🤖 AI Summary
To address challenges in aerial surveys of ice-edge seals in the Arctic—including real-time detection difficulties, slow data processing, and low-accuracy multi-source image fusion—this study develops an open-source multispectral synchronous aerial monitoring system. The system integrates visible-light and short-wave infrared (SWIR) cameras, achieving cross-spectral target co-detection via hardware-level temporal synchronization and rigorous geometric-radiometric calibration. We propose a lightweight real-time detection model and establish precise geospatial mapping between detections and geographic coordinates, enabling automated identification of seals and polar bears as well as accurate estimation of survey area extent. Compared to conventional manual interpretation, the system improves data processing efficiency by 80%, while significantly enhancing detection accuracy and spatial consistency. This work establishes a reproducible, scalable technical paradigm for polar wildlife monitoring.
📝 Abstract
We introduce KAMERA: a comprehensive system for multi-camera, multi-spectral synchronization and real-time detection of seals and polar bears. Utilized in aerial surveys for ice-associated seals in the Bering, Chukchi, and Beaufort seas around Alaska, KAMERA provides up to an 80% reduction in dataset processing time over previous methods.
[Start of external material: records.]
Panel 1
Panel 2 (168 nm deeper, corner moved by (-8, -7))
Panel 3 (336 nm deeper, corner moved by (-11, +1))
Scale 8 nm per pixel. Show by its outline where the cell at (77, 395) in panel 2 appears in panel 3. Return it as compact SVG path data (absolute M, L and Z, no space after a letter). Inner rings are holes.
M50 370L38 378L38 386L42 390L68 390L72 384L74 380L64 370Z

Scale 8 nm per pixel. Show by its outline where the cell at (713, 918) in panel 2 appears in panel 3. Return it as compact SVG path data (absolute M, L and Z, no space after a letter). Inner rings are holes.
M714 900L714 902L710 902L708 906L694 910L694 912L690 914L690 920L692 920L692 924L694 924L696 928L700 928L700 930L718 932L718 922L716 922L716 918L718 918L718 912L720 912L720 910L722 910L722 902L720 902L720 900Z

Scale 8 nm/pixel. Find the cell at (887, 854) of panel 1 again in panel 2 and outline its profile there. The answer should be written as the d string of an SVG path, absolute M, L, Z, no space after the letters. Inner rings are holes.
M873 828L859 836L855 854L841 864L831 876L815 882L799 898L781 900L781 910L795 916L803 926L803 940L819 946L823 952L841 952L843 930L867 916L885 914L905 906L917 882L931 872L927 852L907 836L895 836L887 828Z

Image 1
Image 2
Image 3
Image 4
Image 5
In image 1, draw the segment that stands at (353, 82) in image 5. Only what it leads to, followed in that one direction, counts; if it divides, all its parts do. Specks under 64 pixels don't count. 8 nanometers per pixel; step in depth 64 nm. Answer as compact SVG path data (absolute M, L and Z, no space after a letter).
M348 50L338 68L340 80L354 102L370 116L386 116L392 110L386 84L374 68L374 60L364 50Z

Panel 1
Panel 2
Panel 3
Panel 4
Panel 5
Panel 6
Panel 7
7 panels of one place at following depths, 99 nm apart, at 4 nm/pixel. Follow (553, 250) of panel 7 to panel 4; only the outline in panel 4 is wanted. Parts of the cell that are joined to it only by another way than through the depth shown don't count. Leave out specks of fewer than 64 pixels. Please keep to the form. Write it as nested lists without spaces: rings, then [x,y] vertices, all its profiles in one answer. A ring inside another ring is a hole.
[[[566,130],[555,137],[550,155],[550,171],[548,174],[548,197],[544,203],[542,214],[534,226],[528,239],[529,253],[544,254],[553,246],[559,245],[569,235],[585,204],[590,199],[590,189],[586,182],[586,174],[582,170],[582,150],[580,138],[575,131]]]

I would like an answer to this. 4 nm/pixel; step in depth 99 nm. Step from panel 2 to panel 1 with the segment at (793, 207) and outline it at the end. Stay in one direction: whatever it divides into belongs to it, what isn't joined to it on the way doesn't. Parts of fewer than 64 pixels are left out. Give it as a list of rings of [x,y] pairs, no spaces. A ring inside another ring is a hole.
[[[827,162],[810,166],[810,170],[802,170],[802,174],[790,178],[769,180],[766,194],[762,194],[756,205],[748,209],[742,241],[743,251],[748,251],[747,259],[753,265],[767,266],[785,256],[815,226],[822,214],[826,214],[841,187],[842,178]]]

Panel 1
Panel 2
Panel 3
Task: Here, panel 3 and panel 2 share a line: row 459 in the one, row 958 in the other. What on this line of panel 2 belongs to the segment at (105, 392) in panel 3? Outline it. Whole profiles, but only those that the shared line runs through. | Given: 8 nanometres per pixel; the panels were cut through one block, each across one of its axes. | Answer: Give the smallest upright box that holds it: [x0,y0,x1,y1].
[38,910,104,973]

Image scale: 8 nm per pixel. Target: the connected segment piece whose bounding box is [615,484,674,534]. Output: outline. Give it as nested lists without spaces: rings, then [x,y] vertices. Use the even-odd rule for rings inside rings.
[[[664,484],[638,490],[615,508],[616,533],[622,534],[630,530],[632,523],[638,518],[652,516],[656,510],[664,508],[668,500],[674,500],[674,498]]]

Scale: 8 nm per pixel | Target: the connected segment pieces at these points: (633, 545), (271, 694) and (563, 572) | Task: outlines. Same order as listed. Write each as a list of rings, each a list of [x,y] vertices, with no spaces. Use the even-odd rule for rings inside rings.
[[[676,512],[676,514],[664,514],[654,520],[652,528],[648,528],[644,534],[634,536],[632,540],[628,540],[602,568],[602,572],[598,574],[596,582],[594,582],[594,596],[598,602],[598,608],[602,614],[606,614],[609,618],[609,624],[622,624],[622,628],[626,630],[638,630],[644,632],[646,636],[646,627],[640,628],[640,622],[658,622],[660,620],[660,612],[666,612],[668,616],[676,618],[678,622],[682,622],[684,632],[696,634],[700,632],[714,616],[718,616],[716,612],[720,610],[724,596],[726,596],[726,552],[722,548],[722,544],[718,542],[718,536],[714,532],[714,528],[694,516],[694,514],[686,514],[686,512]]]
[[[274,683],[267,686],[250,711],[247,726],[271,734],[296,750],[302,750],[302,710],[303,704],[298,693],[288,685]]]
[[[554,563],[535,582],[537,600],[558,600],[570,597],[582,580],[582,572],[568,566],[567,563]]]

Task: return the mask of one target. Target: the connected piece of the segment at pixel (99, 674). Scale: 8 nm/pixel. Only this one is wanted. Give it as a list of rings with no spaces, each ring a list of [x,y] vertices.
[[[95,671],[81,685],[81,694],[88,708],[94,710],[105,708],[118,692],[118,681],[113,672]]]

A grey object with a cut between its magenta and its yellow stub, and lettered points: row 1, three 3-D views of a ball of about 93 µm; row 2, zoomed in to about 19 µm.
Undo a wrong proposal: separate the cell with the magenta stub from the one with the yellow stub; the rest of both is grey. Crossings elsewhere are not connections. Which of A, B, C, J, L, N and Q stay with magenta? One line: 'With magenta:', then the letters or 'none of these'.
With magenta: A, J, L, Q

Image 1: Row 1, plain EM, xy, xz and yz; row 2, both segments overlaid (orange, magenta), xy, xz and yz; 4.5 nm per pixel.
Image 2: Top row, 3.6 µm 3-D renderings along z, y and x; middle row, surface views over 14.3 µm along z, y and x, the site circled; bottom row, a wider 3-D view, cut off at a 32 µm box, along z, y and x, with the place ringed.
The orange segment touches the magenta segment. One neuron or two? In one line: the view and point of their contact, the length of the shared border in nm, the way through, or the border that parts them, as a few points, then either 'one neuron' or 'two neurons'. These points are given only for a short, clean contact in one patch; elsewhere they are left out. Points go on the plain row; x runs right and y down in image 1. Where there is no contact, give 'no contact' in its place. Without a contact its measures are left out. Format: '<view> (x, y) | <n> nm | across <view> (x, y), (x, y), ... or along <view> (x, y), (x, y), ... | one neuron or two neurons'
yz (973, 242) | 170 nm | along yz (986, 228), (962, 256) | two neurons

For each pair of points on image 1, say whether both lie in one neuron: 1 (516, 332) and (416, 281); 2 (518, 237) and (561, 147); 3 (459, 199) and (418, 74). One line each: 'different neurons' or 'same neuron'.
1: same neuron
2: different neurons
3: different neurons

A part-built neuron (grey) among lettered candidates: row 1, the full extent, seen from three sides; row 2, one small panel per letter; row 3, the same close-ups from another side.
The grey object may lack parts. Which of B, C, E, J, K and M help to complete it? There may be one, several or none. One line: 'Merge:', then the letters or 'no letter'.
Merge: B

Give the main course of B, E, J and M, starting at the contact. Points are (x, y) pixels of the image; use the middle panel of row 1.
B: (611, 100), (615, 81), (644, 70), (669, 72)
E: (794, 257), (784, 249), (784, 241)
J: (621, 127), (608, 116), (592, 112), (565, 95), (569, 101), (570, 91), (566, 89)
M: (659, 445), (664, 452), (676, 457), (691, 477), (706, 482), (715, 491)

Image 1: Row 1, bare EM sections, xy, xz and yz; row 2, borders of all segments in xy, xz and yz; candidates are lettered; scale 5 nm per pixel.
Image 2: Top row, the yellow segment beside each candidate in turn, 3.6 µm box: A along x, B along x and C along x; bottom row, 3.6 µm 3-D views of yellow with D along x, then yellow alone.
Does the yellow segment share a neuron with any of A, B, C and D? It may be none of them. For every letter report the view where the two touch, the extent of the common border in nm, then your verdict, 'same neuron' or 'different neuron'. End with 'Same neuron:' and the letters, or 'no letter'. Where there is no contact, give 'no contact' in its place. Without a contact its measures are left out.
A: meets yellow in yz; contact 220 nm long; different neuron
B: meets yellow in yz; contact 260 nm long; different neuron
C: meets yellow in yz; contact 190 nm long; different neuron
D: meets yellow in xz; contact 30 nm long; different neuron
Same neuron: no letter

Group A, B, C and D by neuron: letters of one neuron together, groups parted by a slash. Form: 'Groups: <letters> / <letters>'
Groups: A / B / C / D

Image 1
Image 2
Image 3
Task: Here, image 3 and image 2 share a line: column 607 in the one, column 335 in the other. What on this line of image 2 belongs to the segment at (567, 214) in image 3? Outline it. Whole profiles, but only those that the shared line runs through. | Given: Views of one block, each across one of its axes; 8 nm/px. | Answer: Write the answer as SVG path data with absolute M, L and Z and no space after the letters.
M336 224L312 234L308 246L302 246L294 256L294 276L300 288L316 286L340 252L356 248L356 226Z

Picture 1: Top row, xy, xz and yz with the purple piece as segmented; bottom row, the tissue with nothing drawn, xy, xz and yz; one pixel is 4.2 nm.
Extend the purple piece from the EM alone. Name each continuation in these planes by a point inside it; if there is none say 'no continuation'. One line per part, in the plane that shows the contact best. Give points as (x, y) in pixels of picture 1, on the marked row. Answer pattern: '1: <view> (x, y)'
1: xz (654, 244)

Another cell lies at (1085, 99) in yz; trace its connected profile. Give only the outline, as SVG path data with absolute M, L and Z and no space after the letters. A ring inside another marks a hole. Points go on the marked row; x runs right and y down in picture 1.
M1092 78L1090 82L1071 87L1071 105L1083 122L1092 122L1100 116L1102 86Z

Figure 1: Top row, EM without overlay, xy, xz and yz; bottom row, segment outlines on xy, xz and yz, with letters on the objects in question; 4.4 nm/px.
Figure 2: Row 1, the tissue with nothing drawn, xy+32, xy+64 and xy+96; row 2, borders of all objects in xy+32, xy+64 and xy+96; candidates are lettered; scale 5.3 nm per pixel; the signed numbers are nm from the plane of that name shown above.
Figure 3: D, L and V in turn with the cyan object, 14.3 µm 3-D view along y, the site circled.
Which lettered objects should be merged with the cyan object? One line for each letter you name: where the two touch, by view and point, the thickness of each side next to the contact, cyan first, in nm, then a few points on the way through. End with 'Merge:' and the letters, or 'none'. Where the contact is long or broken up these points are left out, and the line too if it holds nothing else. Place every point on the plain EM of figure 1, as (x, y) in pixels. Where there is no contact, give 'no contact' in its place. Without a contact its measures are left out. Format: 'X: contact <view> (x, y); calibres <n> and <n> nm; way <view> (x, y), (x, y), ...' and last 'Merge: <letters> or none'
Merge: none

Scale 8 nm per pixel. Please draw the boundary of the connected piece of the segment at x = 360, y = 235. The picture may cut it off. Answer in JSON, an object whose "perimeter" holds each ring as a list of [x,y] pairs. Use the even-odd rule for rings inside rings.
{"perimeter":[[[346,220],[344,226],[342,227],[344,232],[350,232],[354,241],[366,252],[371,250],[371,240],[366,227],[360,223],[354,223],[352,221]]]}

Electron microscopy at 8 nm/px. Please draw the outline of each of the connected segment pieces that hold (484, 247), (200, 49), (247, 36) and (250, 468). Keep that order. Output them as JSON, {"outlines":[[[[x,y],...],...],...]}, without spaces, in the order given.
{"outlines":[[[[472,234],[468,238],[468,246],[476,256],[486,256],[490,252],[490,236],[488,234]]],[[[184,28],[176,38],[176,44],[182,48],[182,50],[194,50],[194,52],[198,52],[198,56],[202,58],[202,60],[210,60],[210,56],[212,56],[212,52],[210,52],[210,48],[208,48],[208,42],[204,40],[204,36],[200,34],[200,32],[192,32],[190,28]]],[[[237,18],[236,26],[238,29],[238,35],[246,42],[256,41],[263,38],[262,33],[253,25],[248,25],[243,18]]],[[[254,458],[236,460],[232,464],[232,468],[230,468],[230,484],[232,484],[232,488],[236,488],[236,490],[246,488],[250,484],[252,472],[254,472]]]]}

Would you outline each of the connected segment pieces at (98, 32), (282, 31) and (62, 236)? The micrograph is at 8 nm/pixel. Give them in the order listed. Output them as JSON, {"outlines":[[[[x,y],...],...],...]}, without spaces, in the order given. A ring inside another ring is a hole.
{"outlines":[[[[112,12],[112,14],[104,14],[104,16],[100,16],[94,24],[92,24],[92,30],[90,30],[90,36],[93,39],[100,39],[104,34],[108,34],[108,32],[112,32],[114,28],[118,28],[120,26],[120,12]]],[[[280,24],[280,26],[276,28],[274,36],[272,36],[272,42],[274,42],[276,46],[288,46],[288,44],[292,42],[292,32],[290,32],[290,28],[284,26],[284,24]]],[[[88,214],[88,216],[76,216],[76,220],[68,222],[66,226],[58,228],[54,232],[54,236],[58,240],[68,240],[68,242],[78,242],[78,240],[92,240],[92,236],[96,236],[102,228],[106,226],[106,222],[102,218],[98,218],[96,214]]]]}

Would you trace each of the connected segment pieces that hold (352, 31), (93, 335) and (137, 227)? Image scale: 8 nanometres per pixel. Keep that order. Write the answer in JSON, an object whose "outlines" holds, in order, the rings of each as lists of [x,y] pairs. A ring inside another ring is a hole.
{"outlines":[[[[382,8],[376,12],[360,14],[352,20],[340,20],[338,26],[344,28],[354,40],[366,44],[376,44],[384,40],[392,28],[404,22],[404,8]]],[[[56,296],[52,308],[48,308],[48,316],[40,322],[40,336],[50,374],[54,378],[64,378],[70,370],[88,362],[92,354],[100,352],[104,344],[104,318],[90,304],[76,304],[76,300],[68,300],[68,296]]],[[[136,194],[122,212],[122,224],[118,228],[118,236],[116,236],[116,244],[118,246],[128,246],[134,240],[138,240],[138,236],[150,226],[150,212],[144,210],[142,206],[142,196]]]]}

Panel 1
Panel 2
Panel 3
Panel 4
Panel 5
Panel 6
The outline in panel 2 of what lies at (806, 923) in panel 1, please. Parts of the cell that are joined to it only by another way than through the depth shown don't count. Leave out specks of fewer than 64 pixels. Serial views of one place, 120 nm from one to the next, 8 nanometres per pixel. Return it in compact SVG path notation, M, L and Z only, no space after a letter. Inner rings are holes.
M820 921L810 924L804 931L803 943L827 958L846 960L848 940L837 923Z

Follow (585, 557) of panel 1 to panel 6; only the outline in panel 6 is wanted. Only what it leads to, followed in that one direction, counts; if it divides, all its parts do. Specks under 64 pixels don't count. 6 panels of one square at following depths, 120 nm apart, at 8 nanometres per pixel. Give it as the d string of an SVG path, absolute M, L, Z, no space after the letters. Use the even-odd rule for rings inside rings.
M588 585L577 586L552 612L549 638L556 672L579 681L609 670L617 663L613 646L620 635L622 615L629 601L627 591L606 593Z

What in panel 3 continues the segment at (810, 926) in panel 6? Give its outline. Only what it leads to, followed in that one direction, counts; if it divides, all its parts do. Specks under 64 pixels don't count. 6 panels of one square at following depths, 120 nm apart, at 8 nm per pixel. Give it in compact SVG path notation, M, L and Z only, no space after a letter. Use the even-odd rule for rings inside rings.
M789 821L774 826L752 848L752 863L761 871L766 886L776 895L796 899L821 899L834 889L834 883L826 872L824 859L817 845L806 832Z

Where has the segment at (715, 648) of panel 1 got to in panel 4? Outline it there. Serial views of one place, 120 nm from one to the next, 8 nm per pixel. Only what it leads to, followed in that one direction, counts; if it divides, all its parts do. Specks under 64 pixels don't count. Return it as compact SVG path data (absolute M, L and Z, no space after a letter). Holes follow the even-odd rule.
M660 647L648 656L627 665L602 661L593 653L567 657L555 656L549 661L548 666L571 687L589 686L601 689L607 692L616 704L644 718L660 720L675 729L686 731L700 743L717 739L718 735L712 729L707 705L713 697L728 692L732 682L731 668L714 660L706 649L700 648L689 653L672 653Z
Our rigorous calibration and hardware synchronization enable using multiple spectra for object detection. All collected data are annotated with metadata so they can be easily referenced later. All imagery and animal detections from a survey are mapped onto a world plane for accurate surveyed area estimates and quick assessment of survey results. We hope KAMERA will inspire other mapping and detection efforts in the scientific community, with all software, models, and schematics fully open-sourced.